The document said Whitehall and its agencies would lead the way in efforts to reduce the use of disposable plastic items by “removing all consumer single-use plastics from the central government estate offices”. It did not give a timescale for the measure.

Other strategies to reduce the consumption of single-use plastics include the promotion of free water bottle refill points across the nation to minimise the volume of plastic water bottles that are thrown away.

May said the measures outlined in the strategy demonstrated the “global leadership” role on the environment the UK was keen to take.

“We must reduce the demand for plastic, reduce the number of plastics in circulation and improve our recycling rates,” she said.

“To tackle it we will take action at every stage of the production and consumption of plastic.”

Elsewhere the document proposes the creation of a “national tree champion” to promote the social, economic and environmental benefits of trees and forests, and coordinate a “step change” in tree planting.

It also proposes a consultation on setting up a new independent body to hold government to account on the environment and a new set of environmental principles to underpin policymaking.

Gove said the proposals signposted the government’s emerging “natural capital” approach to the environment.

Craig Bennett, chief executive officer of environmental campaign group Friends of the Earth, said the strategy was weak on curbing the nation’s fossil fuel consumption.

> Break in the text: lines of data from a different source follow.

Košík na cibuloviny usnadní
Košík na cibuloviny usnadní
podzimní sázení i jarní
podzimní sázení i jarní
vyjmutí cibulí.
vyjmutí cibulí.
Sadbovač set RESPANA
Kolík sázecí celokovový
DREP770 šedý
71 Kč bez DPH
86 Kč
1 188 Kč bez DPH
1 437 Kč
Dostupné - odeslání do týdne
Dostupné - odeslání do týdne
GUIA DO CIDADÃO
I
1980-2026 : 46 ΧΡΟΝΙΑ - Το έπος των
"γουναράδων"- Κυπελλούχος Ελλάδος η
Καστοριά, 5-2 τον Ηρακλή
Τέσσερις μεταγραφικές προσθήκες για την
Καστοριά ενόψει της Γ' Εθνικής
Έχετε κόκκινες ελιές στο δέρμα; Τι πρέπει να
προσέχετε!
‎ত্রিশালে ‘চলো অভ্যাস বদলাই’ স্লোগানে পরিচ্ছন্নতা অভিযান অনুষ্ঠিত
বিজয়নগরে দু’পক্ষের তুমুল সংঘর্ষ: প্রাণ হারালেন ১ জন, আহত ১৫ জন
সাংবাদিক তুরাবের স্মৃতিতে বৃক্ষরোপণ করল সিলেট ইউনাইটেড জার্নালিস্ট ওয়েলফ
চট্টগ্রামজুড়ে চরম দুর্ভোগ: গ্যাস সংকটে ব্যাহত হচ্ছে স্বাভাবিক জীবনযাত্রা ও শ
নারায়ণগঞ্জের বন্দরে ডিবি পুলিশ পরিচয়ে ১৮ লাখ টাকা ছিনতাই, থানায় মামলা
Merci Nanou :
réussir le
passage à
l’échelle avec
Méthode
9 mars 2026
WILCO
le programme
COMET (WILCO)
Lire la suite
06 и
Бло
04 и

“A long-term vision for protecting our environment is essential, but the government can’t keep turning a blind eye to the urgent action needed now to protect our health and planet from toxic air and climate-wrecking pollution,” he said.

“It’s time to stop tinkering at the margins and get to the heart of the problems - especially the nation’s fossil fuels addiction. Ministers must pull the plug on coal, gas and oil, end its support for fracking and develop the UK’s huge renewable power potential.

“Twenty-five years is a long way off – particularly for a government that might not last 25 weeks. We need action now.”

The organisation also questioned why such a 25-year timescale was necessary for eliminating “avoidable” plastic waste.